#### Data under study:
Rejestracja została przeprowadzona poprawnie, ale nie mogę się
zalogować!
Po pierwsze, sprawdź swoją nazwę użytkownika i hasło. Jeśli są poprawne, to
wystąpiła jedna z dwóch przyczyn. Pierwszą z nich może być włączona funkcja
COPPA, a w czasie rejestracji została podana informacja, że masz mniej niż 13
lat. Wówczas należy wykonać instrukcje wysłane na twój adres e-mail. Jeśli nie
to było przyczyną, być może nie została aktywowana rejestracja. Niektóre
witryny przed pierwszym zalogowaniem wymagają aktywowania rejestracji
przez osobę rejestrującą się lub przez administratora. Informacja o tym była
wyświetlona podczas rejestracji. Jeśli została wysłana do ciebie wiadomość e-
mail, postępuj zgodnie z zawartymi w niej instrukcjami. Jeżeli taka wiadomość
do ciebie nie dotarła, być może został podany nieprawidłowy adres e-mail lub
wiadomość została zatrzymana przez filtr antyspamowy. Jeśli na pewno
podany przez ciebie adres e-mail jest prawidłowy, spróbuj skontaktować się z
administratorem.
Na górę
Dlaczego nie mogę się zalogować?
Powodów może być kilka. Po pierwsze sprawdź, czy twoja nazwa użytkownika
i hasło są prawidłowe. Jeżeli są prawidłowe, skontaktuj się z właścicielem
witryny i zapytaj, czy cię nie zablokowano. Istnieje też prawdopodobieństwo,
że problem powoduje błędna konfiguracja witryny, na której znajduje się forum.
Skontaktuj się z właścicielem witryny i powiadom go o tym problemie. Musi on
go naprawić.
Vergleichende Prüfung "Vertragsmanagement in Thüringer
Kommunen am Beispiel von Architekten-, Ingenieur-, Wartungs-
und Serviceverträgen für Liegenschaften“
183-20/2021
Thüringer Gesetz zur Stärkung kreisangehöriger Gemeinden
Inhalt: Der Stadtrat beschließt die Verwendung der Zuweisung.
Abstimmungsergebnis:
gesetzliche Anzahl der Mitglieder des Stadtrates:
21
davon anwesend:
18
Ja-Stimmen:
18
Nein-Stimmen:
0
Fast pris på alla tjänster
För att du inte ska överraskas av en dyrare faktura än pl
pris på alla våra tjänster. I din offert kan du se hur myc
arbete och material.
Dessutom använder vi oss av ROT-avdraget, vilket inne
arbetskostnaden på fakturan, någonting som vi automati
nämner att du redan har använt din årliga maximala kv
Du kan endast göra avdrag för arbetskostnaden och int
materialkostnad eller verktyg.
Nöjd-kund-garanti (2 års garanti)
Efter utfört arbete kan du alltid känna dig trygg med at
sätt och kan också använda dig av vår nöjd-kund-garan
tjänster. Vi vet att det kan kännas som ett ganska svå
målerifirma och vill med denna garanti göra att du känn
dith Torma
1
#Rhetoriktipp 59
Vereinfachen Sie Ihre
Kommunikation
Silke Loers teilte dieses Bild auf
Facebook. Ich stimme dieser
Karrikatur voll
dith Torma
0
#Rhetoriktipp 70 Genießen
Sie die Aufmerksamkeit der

#### Assignment:
Please reproduce the listing exactly, keeping every line as it is.

#### Answer to the exercise:
Rejestracja została przeprowadzona poprawnie, ale nie mogę się
zalogować!
Po pierwsze, sprawdź swoją nazwę użytkownika i hasło. Jeśli są poprawne, to
wystąpiła jedna z dwóch przyczyn. Pierwszą z nich może być włączona funkcja
COPPA, a w czasie rejestracji została podana informacja, że masz mniej niż 13
lat. Wówczas należy wykonać instrukcje wysłane na twój adres e-mail. Jeśli nie
to było przyczyną, być może nie została aktywowana rejestracja. Niektóre
witryny przed pierwszym zalogowaniem wymagają aktywowania rejestracji
przez osobę rejestrującą się lub przez administratora. Informacja o tym była
wyświetlona podczas rejestracji. Jeśli została wysłana do ciebie wiadomość e-
mail, postępuj zgodnie z zawartymi w niej instrukcjami. Jeżeli taka wiadomość
do ciebie nie dotarła, być może został podany nieprawidłowy adres e-mail lub
wiadomość została zatrzymana przez filtr antyspamowy. Jeśli na pewno
podany przez ciebie adres e-mail jest prawidłowy, spróbuj skontaktować się z
administratorem.
Na górę
Dlaczego nie mogę się zalogować?
Powodów może być kilka. Po pierwsze sprawdź, czy twoja nazwa użytkownika
i hasło są prawidłowe. Jeżeli są prawidłowe, skontaktuj się z właścicielem
witryny i zapytaj, czy cię nie zablokowano. Istnieje też prawdopodobieństwo,
że problem powoduje błędna konfiguracja witryny, na której znajduje się forum.
Skontaktuj się z właścicielem witryny i powiadom go o tym problemie. Musi on
go naprawić.
Vergleichende Prüfung "Vertragsmanagement in Thüringer
Kommunen am Beispiel von Architekten-, Ingenieur-, Wartungs-
und Serviceverträgen für Liegenschaften“
183-20/2021
Thüringer Gesetz zur Stärkung kreisangehöriger Gemeinden
Inhalt: Der Stadtrat beschließt die Verwendung der Zuweisung.
Abstimmungsergebnis:
gesetzliche Anzahl der Mitglieder des Stadtrates:
21
davon anwesend:
18
Ja-Stimmen:
18
Nein-Stimmen:
0
Fast pris på alla tjänster
För att du inte ska överraskas av en dyrare faktura än pl
pris på alla våra tjänster. I din offert kan du se hur myc
arbete och material.
Dessutom använder vi oss av ROT-avdraget, vilket inne
arbetskostnaden på fakturan, någonting som vi automati
nämner att du redan har använt din årliga maximala kv
Du kan endast göra avdrag för arbetskostnaden och int
materialkostnad eller verktyg.
Nöjd-kund-garanti (2 års garanti)
Efter utfört arbete kan du alltid känna dig trygg med at
sätt och kan också använda dig av vår nöjd-kund-garan
tjänster. Vi vet att det kan kännas som ett ganska svå
målerifirma och vill med denna garanti göra att du känn
dith Torma
1
#Rhetoriktipp 59
Vereinfachen Sie Ihre
Kommunikation
Silke Loers teilte dieses Bild auf
Facebook. Ich stimme dieser
Karrikatur voll
dith Torma
0
#Rhetoriktipp 70 Genießen
Sie die Aufmerksamkeit der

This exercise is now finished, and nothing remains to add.